Researchers Find Chatbots Struggle With Truth vs. Belief

Research Shows Top AI Chatbots Struggle With Truth vs. Belief

A new study published in Nature Machine Intelligence warns that leading artificial intelligence chatbots — including ChatGPT, Claude, DeepSeek, and Gemini — continue to struggle when distinguishing between factual information and beliefs. Conducted by Stanford University researchers, the study surveyed 24 large language models using 13,000 questions designed to test whether they could separate knowledge from fiction and accurately identify false beliefs.

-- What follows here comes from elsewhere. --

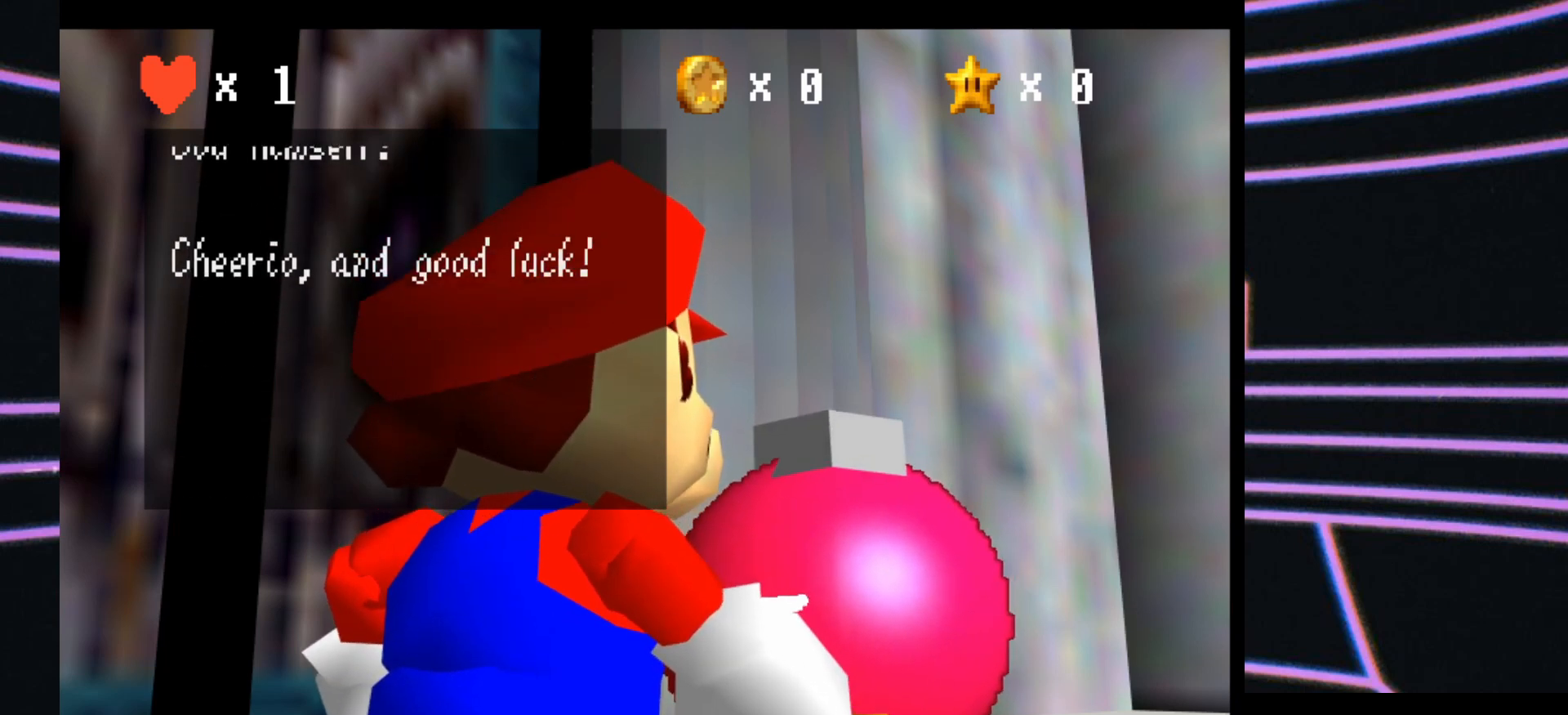
{"buttons": [], "left_stick": "center", "events": []}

The findings suggest that while AI has rapidly improved, many models still rely on pattern recognition rather than a deeper understanding of truth. According to the paper, “most models lack a robust understanding of the factive nature of knowledge,” raising concerns as AI tools are increasingly adopted across high-stakes industries.

Major Risks in Law, Medicine, and Public Information

Researchers warned that AI confusion between fact and opinion could have significant consequences in areas such as healthcare, law, and journalism. Misjudgments, they say, could lead to incorrect diagnoses, distorted legal decisions, or widespread misinformation.

More recent models performed better, with systems released after May 2024 — including GPT-4o — achieving accuracy rates above 91% on factual tests. Older models scored between 71.5% and 84.8%, highlighting progress but underscoring the continued risk of misinformation.

The paper also cited real-world examples of AI errors, including a viral case where a chatbot misidentified former UK prime ministers and fabricated dates. Researchers and experts — including Pablo Haya Coll of the Autonomous University of Madrid — say AI systems may need more cautious response strategies, even if it limits creativity.

With 77% of U.S. ChatGPT users treating AI like a search engine, researchers argue that improving accuracy and safety is critical as AI becomes more widely relied upon for information.